YOUR TASK
Using the records below, transcribe word for word the stretch from the line that contains "proxy. Such tunneling" through the line that contains "localhost for the", both end lines included, and nothing else.
+---+
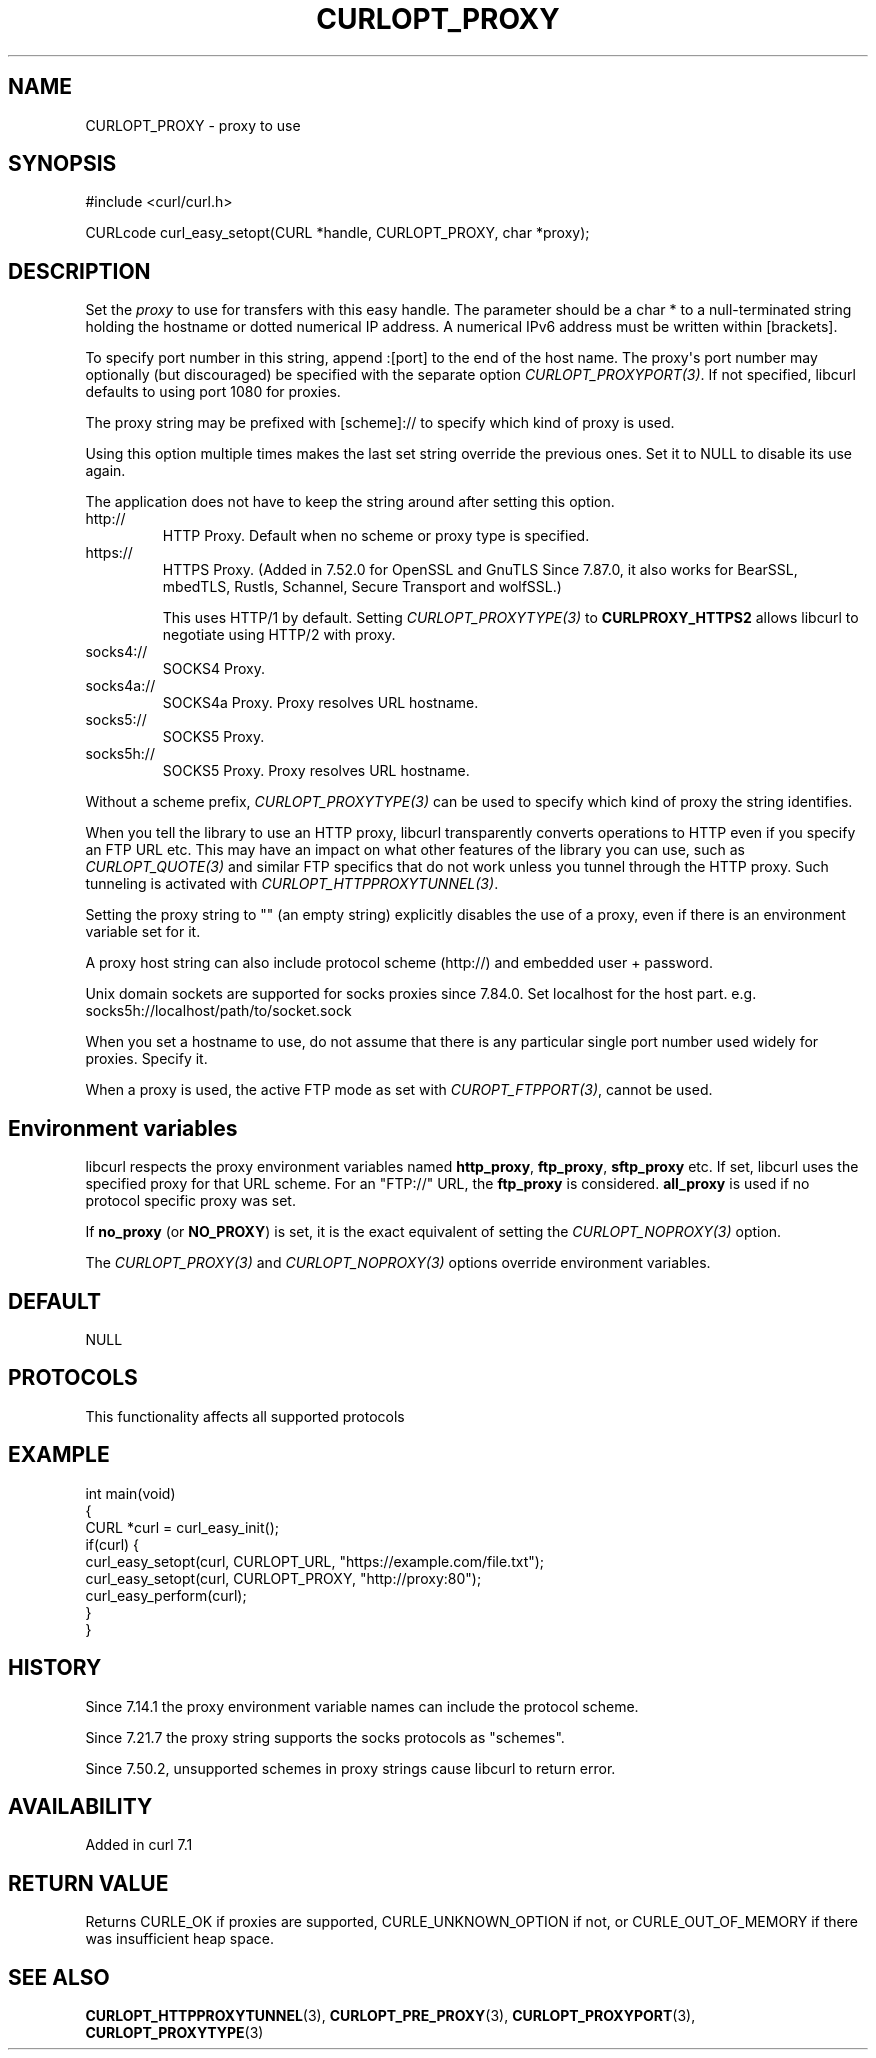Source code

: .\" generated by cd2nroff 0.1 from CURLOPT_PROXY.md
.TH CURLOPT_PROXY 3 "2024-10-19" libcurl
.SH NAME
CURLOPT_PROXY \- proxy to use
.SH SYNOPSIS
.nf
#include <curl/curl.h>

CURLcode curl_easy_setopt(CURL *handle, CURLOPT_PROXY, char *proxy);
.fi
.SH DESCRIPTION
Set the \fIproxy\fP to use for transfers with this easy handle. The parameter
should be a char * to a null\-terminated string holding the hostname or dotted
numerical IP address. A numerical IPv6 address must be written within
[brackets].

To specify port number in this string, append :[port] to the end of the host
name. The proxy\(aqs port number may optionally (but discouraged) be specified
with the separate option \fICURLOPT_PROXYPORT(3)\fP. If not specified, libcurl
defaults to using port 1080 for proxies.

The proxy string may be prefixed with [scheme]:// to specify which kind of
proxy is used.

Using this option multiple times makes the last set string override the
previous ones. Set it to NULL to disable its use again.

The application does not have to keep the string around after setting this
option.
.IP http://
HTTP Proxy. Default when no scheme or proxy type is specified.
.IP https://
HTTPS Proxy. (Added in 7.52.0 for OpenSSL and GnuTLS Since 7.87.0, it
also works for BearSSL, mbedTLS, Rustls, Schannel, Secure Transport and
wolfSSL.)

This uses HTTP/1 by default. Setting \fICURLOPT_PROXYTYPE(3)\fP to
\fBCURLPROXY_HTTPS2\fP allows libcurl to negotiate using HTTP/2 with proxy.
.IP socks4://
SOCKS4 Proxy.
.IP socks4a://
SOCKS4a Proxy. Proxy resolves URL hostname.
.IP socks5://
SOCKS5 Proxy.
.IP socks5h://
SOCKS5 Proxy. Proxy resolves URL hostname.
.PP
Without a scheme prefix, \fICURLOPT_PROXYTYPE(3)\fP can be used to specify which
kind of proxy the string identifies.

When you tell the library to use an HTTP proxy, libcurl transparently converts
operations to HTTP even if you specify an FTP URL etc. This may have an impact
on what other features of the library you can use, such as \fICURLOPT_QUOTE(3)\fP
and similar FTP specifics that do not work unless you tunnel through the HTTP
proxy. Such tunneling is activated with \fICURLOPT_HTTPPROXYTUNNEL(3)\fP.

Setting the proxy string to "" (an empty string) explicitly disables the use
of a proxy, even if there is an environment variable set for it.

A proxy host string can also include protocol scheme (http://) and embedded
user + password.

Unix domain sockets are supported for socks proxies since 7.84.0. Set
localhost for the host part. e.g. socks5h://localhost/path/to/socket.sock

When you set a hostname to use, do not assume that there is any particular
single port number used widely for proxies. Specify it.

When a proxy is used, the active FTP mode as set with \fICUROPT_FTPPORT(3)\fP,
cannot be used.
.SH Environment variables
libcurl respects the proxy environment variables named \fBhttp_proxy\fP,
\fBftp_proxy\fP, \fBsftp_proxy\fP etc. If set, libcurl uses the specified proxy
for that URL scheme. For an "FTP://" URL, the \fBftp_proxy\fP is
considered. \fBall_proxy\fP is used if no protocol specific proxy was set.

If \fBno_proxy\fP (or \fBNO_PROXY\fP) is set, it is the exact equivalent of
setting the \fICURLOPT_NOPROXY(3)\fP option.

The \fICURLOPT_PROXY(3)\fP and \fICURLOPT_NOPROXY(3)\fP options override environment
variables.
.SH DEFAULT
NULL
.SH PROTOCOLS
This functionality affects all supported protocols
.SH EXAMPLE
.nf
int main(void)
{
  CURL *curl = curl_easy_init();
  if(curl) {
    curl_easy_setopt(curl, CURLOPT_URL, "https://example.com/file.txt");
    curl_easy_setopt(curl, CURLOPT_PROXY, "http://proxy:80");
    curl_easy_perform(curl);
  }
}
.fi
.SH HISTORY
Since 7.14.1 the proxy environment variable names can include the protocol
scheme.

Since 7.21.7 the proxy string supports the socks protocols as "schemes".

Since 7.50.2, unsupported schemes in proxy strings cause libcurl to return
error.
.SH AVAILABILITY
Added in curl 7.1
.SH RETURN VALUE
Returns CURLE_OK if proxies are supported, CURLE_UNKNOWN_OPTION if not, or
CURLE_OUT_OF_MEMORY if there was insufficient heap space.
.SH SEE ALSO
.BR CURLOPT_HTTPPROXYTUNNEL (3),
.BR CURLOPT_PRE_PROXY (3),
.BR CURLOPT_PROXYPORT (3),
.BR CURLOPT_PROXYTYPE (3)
+---+
ANSWER SPACE
proxy. Such tunneling is activated with \fICURLOPT_HTTPPROXYTUNNEL(3)\fP.

Setting the proxy string to "" (an empty string) explicitly disables the use
of a proxy, even if there is an environment variable set for it.

A proxy host string can also include protocol scheme (http://) and embedded
user + password.

Unix domain sockets are supported for socks proxies since 7.84.0. Set
localhost for the host part. e.g. socks5h://localhost/path/to/socket.sock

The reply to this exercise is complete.